Quoting witnesses, the UN
report said Syrian military and intelligence forces, as well as pro-government
Shabiha militiamen, surrounded the village for an attack that lasted more than
four days.
Among the 11 dead on the
first day were three boys aged 15 to 17. Another 34 people, including two boys
aged 14 and 16 and a nine-year-old girl, were detained.
"Eventually, the
village was reportedly left burned and four out of the 34 detainees were shot
and burned, including the two boys aged 14 and 16 years," the Children in
Armed Conflict report said.
UN chief Ban Ki-moon said
the report had uncovered one of many "grave violations" against
children.
The Syrian government, and
its allied militias, was one of four new parties added to the UN's list of
shame—along with organizations and political parties in Sudan and Yemen.
The list includes 52
parties in 11 countries, ranging from the Afghan national police and the
anti-US Haqqani network to the Lord's Resistance Army in central Africa,
Sudanese armed forces and various Darfur rebel groups.

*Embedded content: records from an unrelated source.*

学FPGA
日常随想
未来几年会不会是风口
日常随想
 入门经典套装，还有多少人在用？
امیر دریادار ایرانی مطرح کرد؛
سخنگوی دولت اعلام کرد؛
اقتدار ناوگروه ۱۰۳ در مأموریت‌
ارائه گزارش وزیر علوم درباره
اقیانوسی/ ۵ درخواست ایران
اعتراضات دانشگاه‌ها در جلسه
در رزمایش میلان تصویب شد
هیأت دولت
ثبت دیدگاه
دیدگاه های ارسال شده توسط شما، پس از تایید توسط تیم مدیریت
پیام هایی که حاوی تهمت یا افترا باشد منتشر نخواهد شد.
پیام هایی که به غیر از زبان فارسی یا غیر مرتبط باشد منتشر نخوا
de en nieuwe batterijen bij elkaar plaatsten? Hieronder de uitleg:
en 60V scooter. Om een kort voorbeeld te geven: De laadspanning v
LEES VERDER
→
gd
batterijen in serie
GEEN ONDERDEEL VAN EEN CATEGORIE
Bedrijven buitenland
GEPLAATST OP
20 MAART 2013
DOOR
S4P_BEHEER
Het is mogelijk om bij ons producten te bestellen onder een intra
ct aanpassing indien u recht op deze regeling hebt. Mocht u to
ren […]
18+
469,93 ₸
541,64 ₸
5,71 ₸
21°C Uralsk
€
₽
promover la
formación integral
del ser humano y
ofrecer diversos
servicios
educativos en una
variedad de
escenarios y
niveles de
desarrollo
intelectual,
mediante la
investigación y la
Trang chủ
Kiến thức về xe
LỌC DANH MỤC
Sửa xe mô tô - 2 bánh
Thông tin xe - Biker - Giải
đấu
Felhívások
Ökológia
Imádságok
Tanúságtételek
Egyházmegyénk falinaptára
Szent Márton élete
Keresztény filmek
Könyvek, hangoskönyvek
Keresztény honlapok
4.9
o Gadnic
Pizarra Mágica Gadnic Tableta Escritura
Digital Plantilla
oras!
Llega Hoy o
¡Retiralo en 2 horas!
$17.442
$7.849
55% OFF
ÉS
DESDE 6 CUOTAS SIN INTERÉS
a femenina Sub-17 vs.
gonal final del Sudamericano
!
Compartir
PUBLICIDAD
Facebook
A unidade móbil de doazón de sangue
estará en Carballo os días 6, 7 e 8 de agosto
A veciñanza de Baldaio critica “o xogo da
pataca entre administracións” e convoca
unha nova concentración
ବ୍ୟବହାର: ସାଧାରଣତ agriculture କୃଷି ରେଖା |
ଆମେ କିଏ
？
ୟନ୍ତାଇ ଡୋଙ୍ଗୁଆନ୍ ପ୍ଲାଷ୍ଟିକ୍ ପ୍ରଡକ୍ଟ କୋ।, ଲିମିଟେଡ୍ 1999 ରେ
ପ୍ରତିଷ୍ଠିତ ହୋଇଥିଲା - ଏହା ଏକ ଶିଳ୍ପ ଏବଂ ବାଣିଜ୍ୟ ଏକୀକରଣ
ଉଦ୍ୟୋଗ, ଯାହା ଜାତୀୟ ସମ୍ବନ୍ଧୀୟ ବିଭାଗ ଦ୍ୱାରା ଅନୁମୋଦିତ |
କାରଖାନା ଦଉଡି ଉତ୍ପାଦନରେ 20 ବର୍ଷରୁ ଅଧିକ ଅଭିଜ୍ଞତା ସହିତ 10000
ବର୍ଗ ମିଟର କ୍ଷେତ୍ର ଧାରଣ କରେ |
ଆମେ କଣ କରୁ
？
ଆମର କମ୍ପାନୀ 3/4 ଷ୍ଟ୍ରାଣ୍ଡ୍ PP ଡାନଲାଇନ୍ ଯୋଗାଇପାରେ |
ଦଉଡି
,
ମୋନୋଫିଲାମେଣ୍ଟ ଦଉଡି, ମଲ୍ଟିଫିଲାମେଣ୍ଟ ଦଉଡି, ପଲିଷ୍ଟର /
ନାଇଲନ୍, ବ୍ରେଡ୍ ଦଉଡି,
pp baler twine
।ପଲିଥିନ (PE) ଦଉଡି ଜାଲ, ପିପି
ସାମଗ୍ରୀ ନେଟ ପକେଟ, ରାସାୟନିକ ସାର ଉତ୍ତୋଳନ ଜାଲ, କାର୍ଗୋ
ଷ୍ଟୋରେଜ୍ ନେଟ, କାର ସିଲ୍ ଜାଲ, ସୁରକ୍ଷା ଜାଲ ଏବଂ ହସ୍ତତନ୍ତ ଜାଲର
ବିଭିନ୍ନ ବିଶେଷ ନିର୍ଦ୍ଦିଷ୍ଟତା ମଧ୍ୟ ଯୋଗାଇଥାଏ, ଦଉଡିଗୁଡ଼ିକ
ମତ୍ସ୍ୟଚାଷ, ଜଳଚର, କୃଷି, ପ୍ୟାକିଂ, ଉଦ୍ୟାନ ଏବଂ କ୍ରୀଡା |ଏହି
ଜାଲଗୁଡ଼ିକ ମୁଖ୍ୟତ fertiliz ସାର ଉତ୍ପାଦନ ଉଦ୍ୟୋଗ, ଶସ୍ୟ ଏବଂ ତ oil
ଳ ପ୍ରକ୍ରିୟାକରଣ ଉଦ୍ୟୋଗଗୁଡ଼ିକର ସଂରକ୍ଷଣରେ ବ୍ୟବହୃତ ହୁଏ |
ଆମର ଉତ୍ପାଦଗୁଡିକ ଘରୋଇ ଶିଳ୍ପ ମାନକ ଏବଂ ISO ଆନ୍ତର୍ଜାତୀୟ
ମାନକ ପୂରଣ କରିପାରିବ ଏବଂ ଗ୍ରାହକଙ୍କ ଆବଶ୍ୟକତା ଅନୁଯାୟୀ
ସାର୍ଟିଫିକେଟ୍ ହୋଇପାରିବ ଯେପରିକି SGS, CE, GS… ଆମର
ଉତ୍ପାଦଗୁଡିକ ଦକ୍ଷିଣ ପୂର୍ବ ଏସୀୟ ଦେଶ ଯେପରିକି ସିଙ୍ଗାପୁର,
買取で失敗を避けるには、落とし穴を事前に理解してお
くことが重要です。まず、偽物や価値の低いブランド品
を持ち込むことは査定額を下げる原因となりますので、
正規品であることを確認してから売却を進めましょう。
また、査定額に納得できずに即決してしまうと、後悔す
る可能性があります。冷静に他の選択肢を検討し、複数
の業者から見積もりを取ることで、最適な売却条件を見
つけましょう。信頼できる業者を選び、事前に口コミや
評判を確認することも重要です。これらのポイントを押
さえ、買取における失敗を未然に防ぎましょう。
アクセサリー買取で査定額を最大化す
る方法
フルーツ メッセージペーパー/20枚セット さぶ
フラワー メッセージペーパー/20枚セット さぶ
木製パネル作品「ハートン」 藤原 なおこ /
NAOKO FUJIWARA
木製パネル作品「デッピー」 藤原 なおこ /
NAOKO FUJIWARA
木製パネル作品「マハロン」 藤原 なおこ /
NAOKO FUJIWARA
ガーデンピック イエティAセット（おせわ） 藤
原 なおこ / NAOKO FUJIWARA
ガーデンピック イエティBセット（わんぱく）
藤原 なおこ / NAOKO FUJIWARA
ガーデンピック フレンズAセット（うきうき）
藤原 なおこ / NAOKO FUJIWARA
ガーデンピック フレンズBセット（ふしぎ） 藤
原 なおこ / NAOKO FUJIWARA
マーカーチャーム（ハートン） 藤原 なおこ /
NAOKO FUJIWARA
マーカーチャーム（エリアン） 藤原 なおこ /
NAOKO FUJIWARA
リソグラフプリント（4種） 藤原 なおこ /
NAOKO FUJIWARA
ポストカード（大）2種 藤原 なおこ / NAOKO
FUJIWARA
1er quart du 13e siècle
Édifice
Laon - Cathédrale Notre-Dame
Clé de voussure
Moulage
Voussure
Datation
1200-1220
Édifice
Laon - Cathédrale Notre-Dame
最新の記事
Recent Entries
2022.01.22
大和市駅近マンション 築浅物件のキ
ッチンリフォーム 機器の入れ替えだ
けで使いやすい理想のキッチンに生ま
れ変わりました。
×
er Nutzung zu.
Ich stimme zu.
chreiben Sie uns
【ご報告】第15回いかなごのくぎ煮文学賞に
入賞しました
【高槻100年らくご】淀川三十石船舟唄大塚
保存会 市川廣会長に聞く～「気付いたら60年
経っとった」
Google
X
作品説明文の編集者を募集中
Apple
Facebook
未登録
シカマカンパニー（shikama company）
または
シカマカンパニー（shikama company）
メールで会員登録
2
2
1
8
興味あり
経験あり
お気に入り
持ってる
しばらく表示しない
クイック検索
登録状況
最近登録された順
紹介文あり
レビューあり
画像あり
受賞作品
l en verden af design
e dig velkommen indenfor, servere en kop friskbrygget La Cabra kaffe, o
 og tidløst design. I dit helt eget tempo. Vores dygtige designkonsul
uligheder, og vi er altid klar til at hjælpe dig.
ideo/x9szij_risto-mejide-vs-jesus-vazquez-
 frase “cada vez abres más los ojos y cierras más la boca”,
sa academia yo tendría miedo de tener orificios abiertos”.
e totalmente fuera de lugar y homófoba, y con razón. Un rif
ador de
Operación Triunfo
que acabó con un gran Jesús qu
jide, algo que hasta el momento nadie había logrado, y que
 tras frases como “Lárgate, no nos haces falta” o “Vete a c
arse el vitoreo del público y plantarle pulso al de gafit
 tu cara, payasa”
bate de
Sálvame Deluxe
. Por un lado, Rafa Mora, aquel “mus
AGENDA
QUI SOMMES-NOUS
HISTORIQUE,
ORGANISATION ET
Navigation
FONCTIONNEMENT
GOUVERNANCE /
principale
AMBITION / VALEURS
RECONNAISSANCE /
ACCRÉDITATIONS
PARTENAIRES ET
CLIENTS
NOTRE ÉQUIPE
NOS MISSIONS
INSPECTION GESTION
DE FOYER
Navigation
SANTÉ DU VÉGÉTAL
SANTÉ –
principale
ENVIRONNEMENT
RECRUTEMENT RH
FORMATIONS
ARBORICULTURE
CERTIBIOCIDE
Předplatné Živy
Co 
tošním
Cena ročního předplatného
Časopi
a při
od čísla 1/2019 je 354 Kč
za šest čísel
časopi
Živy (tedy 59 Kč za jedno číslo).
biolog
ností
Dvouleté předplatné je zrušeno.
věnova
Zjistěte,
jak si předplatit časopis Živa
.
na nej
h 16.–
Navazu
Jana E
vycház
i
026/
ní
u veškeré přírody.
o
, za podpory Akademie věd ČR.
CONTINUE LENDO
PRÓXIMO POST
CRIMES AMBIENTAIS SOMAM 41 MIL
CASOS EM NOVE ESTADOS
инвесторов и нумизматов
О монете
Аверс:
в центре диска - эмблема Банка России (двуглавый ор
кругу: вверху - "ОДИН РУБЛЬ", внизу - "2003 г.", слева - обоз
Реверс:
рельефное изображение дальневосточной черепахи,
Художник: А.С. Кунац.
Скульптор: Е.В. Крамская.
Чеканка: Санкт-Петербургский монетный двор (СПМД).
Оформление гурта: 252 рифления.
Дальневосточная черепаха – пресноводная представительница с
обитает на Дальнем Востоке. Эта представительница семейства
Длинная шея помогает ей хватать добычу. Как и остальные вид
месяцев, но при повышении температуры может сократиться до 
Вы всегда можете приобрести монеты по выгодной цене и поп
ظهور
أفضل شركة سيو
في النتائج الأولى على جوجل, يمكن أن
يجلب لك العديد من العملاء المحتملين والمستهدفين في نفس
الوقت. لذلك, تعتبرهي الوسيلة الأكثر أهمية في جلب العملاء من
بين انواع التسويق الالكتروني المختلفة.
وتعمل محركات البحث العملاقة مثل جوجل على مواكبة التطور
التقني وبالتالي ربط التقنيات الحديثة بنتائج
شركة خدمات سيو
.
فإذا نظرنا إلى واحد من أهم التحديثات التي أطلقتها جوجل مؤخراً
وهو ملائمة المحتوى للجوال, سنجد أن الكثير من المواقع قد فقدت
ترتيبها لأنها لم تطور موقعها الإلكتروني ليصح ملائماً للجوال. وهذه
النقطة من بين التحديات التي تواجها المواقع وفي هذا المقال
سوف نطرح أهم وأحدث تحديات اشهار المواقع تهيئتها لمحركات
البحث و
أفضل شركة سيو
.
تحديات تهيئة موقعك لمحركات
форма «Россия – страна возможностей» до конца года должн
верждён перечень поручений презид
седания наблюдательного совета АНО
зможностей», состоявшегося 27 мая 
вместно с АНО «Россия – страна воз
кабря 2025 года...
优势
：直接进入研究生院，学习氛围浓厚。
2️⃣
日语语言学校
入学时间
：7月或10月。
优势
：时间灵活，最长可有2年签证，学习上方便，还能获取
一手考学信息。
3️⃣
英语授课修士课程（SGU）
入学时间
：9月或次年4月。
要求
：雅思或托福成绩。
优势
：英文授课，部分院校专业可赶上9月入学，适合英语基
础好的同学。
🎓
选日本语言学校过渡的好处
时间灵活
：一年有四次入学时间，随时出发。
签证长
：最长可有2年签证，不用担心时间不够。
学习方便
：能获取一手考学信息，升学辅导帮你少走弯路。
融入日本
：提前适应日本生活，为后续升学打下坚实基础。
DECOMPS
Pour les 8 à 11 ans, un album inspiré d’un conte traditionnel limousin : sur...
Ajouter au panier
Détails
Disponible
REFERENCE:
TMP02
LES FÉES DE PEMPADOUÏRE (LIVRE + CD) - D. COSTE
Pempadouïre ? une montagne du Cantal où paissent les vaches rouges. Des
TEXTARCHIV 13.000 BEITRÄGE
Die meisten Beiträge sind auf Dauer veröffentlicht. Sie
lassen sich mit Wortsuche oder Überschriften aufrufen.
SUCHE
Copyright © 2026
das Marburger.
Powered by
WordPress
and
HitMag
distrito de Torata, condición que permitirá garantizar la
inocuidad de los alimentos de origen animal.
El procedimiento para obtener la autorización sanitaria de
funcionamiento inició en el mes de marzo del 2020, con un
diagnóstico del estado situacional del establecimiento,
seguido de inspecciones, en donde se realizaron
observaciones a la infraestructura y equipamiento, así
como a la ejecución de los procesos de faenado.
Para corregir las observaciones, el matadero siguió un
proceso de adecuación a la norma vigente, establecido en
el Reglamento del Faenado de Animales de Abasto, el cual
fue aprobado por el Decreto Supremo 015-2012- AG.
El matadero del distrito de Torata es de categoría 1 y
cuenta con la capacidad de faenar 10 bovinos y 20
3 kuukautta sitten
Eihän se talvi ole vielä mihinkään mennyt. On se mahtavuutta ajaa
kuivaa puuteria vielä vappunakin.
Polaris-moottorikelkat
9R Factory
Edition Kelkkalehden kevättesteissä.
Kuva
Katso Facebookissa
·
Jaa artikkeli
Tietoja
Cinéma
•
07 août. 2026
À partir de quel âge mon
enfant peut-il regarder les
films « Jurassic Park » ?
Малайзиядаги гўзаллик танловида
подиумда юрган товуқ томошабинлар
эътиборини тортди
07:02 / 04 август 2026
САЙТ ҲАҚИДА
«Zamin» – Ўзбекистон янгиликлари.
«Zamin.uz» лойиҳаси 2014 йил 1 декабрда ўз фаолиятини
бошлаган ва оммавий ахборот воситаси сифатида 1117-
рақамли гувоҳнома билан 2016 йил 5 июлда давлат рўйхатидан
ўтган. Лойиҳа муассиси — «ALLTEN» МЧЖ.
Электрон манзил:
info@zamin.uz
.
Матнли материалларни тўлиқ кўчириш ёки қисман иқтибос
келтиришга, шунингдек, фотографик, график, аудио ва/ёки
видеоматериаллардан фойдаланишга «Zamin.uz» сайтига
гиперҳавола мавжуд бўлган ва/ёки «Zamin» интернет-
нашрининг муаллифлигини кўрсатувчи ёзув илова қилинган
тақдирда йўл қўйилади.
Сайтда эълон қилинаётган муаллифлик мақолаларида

The report said children in
Syria as young as nine had been victims of killing and maiming, arbitrary
arrest, detention, torture and ill-treatment, including sexual violence and use
as human shields.
Schools have been regularly
raided and used as military bases and detention centers, the report added.
The report was completed
before the Houla massacre on May 25, when 49 of the 108 victims were said to be
children, some as young as two and three, who were shot in the head or had
their skulls smashed with blunt instruments.
"Most child victims of
torture described being beaten, blindfolded, subjected to stress positions,
whipped with heavy electrical cables, scarred by cigarette burns and, in one
recorded case, subjected to electrical shock to the genitals," said the UN
report.
At least one witness told
investigators he had seen a boy of approximately 15 succumb to repeated
beatings.
The New York-based Human
Rights Watch (HRW) said the UN Security Council should impose an arms embargo
and other sanctions on the Assad government over its violations against
children.
HRW quoted the Syria
Violations Documentation Center, a network of Syrian activists, as saying that
at least 1,176 children have been killed since February 2011.
It also said there were
"credible allegations" that armed opposition groups, including the
Free Syrian Army, are recruiting children as soldiers.